* TO-DO ITEM A *
In the extracted page text data, copy out the lines between the line containing "Počasí v Ahmadábád" and the end of the records, inclusive. Leave out the pictures.
═══ PASSAGE TO READ ═══
"Man of War" is a song by the English rock band Radiohead, released as a download on 22 June 2017. Radiohead wrote it during the sessions for their second album, The Bends (1995), and performed it on the Bends tour. In this period, the singer, Thom Yorke, described it as a homage to James Bond themes. Radiohead worked on "Man of War" during the sessions for their third album, OK Computer (1997), and worked on a version for the 1998 film The Avengers, but abandoned the recordings.

Years later, Radiohead submitted "Man of War" for the 2015 James Bond film Spectre, but it was rejected as it had not been written for the film. It remained unreleased until 2017, when it was included on the OK Computer reissue OKNOTOK 1997 2017.

History

"Man of War", which had the working title "Big Boots", was written during the sessions for Radiohead's second album The Bends (1995). Radiohead performed it several times on tour in 1995. The singer, Thom Yorke, said it was a "melodramatic" homage to James Bond themes; on the same tour, Radiohead covered "Nobody Does It Better", the theme from the 1977 Bond film The Spy Who Loved Me. Radiohead considered recording "Man of War" as a B-side for the Bends single "Street Spirit (Fade Out)", and recorded a version in the first sessions for their third album, OK Computer (1997), with their producer, Nigel Godrich. However, the song went unreleased.

In March 1998, Radiohead and Godrich recorded a version containing electronic elements in Abbey Road Studios for the 1998 spy film The Avengers, but this was abandoned. Footage of the session appears in the 1998 documentary Meeting People Is Easy. Yorke said: "We were so messed up and we went in, tried to do the track, but we just couldn't do it. It was actually a really difficult period of time. We had a five-week break and all the shit was coming to the surface ... It was a real low point after it."
═══ INFORMATION SUPPLIED ═══
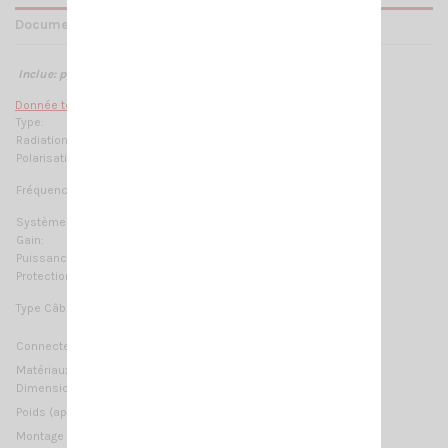
Documents joints
Inclue: patte de fixation
M-1
Donnée technique :
Type:
3/4 λ J-pole
Radiation:
Omnidirectionnelle
Polarisation:
Vertical Linéaire
Fréquences:
155.5 – 160.3 MHz pas de réglage nécessaire
Système:
VHF Marine
Gain:
2 dBd – 4.15 dBi
Puissance Max:
100 W (CW)
Protection:
DC-Ground
Type Câble:
5 m (16.4 ft) / RG58 blanc
non fourni
Connecteur:
Matériaux
Laiton chromé, fibre de verre, nylon
Dimensions (approx):
1465 mm / 4.81 ft
485 gr / 1.07 lb
Poids (approx):
Montage
sur mât, sur mur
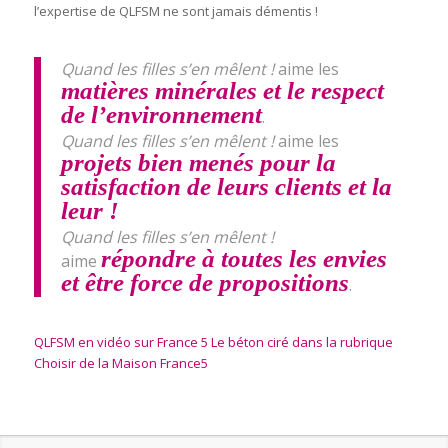
l’expertise de QLFSM ne sont jamais démentis !
Quand les filles s’en mêlent !
aime les
matières minérales et le respect
de l’environnement
.
Quand les filles s’en mêlent !
aime les
projets bien menés pour la
satisfaction de leurs clients et la
leur !
Quand les filles s’en mêlent !
répondre à toutes les envies
aime
et être force de propositions
.
QLFSM en vidéo sur France 5 Le béton ciré dans la rubrique
Choisir de la Maison France5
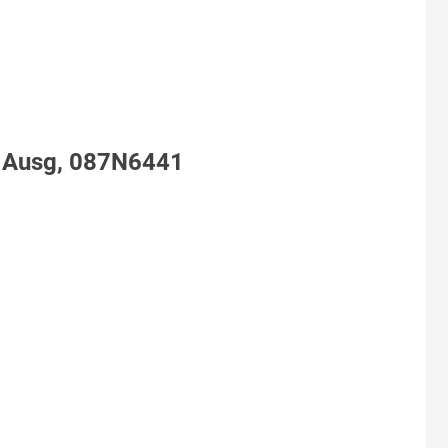
. Ausg, 087N6441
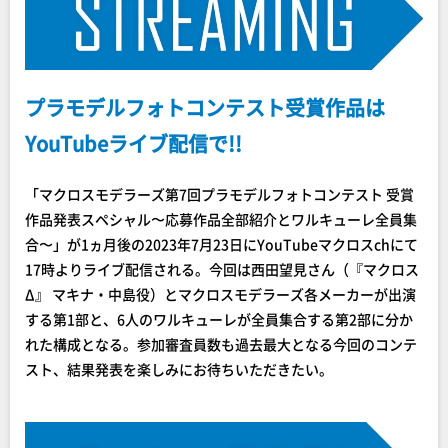
プラモデルフォトコンテスト受賞作品は
YouTubeライブ配信で!!
「マクロスモデラーズ第7回プラモデルフォトコンテスト 受賞
作品発表スペシャル〜応募作品全部紹介とワルキューレ全員集
合〜」が1ヵ月後の2023年7月23日にYouTubeマクロスchにて
17時よりライブ配信される。今回は西田望見さん（『マクロス
Δ』 マキナ・中島役）とマクロスモデラーズ各メーカーが出演
する第1部と、6人のワルキューレが全員集合する第2部に分か
れた構成となる。参加審査員数も過去最大となる今回のコンテ
スト、結果発表を楽しみにお待ちいただきたい。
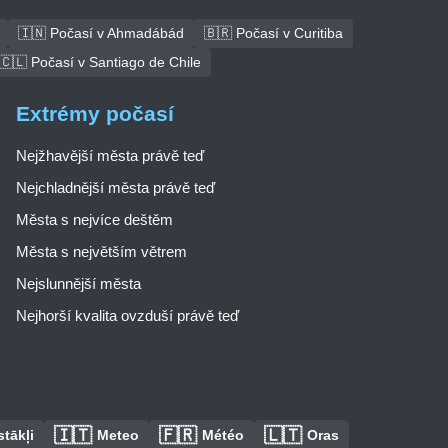
🇮🇳 Počasí v Ahmadábád
🇧🇷 Počasí v Curitiba
🇨🇱 Počasí v Santiago de Chile
Extrémy počasí
Nejžhavější města právě teď
Nejchladnější města právě teď
Města s nejvíce deštěm
Města s největším větrem
Nejslunnější města
Nejhorší kvalita ovzduší právě teď
🇮🇹
🇫🇷
🇱🇹
tākļi
Meteo
Météo
Oras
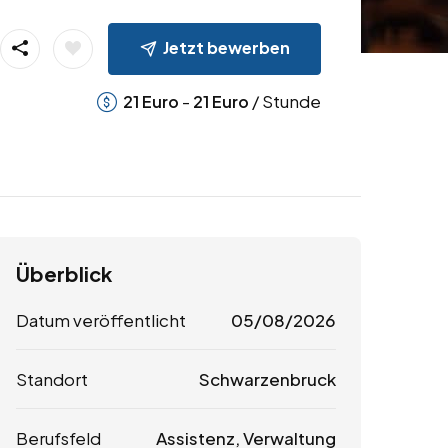
Jetzt bewerben
-
/ Stunde
21
Euro
21
Euro
Überblick
Datum veröffentlicht
05/08/2026
Standort
Schwarzenbruck
Berufsfeld
Assistenz, Verwaltung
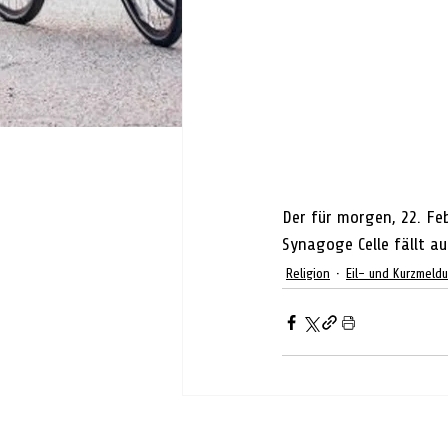
Der für morgen, 22. Fe
Synagoge Celle fällt au
Religion
Eil- und Kurzmeld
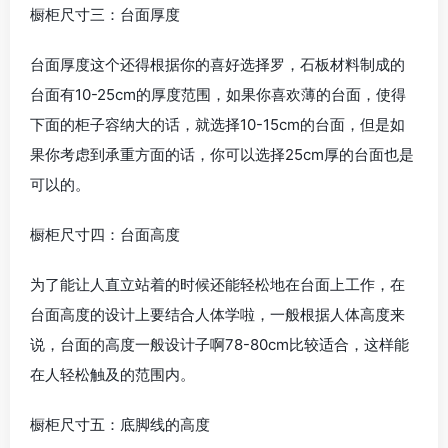
橱柜尺寸三：台面厚度
台面厚度这个还得根据你的喜好选择罗，石板材料制成的
台面有10-25cm的厚度范围，如果你喜欢薄的台面，使得
下面的柜子容纳大的话，就选择10-15cm的台面，但是如
果你考虑到承重方面的话，你可以选择25cm厚的台面也是
可以的。
橱柜尺寸四：台面高度
为了能让人直立站着的时候还能轻松地在台面上工作，在
台面高度的设计上要结合人体学啦，一般根据人体高度来
说，台面的高度一般设计子啊78-80cm比较适合，这样能
在人轻松触及的范围内。
橱柜尺寸五：底脚线的高度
═══
* TO-DO ITEM B *
From the text about "Man of War," write out the part between "Years later, Radiohead" and "OKNOTOK 1997 2017.", inclusive, putting "Skyfall" where "Spectre" appears.

* EXERCISE RESPONSE A *
🇮🇳 Počasí v Ahmadábád
🇧🇷 Počasí v Curitiba
🇨🇱 Počasí v Santiago de Chile
Extrémy počasí
Nejžhavější města právě teď
Nejchladnější města právě teď
Města s nejvíce deštěm
Města s největším větrem
Nejslunnější města
Nejhorší kvalita ovzduší právě teď
🇮🇹
🇫🇷
🇱🇹
tākļi
Meteo
Météo
Oras
Jetzt bewerben
-
/ Stunde
21
Euro
21
Euro
Überblick
Datum veröffentlicht
05/08/2026
Standort
Schwarzenbruck
Berufsfeld
Assistenz, Verwaltung
Der für morgen, 22. Fe
Synagoge Celle fällt au
Religion
Eil- und Kurzmeld
橱柜尺寸三：台面厚度
台面厚度这个还得根据你的喜好选择罗，石板材料制成的
台面有10-25cm的厚度范围，如果你喜欢薄的台面，使得
下面的柜子容纳大的话，就选择10-15cm的台面，但是如
果你考虑到承重方面的话，你可以选择25cm厚的台面也是
可以的。
橱柜尺寸四：台面高度
为了能让人直立站着的时候还能轻松地在台面上工作，在
台面高度的设计上要结合人体学啦，一般根据人体高度来
说，台面的高度一般设计子啊78-80cm比较适合，这样能
在人轻松触及的范围内。
橱柜尺寸五：底脚线的高度

* EXERCISE RESPONSE B *
Years later, Radiohead submitted "Man of War" for the 2015 James Bond film Skyfall, but it was rejected as it had not been written for the film. It remained unreleased until 2017, when it was included on the OK Computer reissue OKNOTOK 1997 2017.